**TÂCHES À RÉALISER:**
(A) Pour chaque affirmation, indiquez par oui ou par non si elle concorde avec le texte sur Christophe Ventura, et citez les mots du texte qui tranchent : (i) Christophe Ventura est chercheur à l’Iris ; (ii) son ouvrage sur la géopolitique de l’Amérique latine a paru en 2017 ; (iii) le continent a été découvert par Christophe Colomb en 1492.
(B) Reformulez sous forme de liste le paragraphe du texte sur Christophe Ventura qui commence par « Avant tout, il faut entendre », en gardant ses faits essentiels.

**TEXTE DE LA PAGE:**
╭──

Ce dossier de synthèse vous est proposé en vue de la préparation de la conférence du 7 février et entend compiler les principales idées dégagées des travaux de l’auteur cités, agrémentés de quelques informations contextuelles et historiques très générales. Il va de soi que la lecture de ces travaux est fortement conseillée afin de compléter cette approche et d’entendre au mieux la pensée qu’ils développent.


Christophe Ventura est un géopolitologue spécialiste de l’histoire latino-américaine, chercheur à l’Iris (Institut de relations internationales et stratégiques), intervenant dans plusieurs médias, particulièrement depuis la parution de son travail (L’éveil d’un continent - Géopolitique de l’Amérique latine et des Caraïbes, Armand Collin, 2014), dans le service public via France Inter ou France Culture, sur la chaine Youtube Mémoires des Luttes, mais depuis plus longtemps encore avec Le Monde Diplomatique. Pour ces articles les plus récents, il a travaillé en octobre 2015 autour de la question uruguayenne « Au Pays des conquêtes syndicales » et en mars 2017 sur la question de la résurgence de la droite et de ses nouvelles stratégies (« Ces petites choses qui font gagner les élections », « À la table des péronistes »). Il est défenseur d’un populisme de gauche (voir Chantal Mouffe, Ernesto Laclau, La Raison Populiste, Buenos Aires, 2005). Pensée du post-marxisme, il s’agit d’un rejet de la théorie classique de lutte des classes mais d’une compréhension d’un moment de l’histoire politique de réaction populaire face à la corruption d’une classe dirigeante pérennisée, cette dynamique pouvant être orientée par les différents partis. L’objectif est ainsi de faire triompher une vision progressiste via la démocratie radicale et le pluralisme agnostique. Il est ainsi proche du mouvement France Insoumise.


Ch.Ventura se penche sur l’Amérique latine en tant qu’ensemble incluant l’Amérique du Sud mais allant aussi jusqu’au Mexique et ses influences au Nord ainsi que les Caraïbes. Ses analyses laissent émerger plusieurs particularités de cette situation qui font sa singularité dans la géopolitique contemporaine mondialisée :


  • Avant tout, il faut entendre le rapport que ces pays entretiennent avec le reste du monde. En l’occurence, l’histoire peut fournir des explications sur le désintérêt et même la condescendance des grandes puissances vis-à-vis de ce continent. Découvert par Christophe Colomb en 1492, il a été rapidement revendiqué comme territoire espagnol avec une exclusivité et ainsi considéré d’emblée comme une ressource. Il apparait ainsi une conception colonialiste précoce vis-à-vis des populations locales comme de celles qui choisirent de s’y installer (dans un monde de monarchies aristocratiques centré sur l’Europe, le départ pour le nouveau continent est un exil et la fonction marchande subit les frais de cette connotation). Comme souvent dans ce type de rapports, la réaction de ces conquérants est un effort de distinction qui passe par plusieurs biais mais signifie concrètement un durcissement du traitement des exploités sur ces nouveaux territoires. Ces conditions sont encore actives, aussi bien le mépris « occidental » pour ces affaires lointaines que dans l’exacerbation des inégalités sur place.

╰──

**LIGNES DE DONNÉES:**
╭──

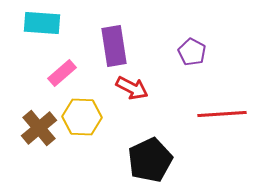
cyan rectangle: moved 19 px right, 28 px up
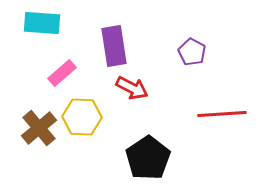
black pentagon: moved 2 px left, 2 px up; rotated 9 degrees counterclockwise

╰──

**RÉPONSES PAR TÂCHE:**
(A)
(i) Oui : « chercheur à l’Iris (Institut de relations internationales et stratégiques) ».
(ii) Non : « Armand Collin, 2014 ».
(iii) Oui : « Découvert par Christophe Colomb en 1492 ».

(B)
- Il faut d’abord comprendre le rapport de ces pays avec le reste du monde.
- L’histoire explique le désintérêt, voire la condescendance, des grandes puissances envers ce continent.
- Découvert par Christophe Colomb en 1492, il a vite été revendiqué comme territoire exclusivement espagnol et considéré d’emblée comme une ressource.
- Une conception colonialiste précoce s’est installée envers les populations locales comme envers celles venues s’y établir. Dans un monde de monarchies aristocratiques centré sur l’Europe, partir pour le nouveau continent était un exil, ce qui dévalorisait la fonction marchande.
- Les conquérants ont cherché à se distinguer, ce qui a durci concrètement le traitement des exploités.
- Ces conditions persistent : mépris « occidental » pour ces affaires lointaines et inégalités exacerbées sur place.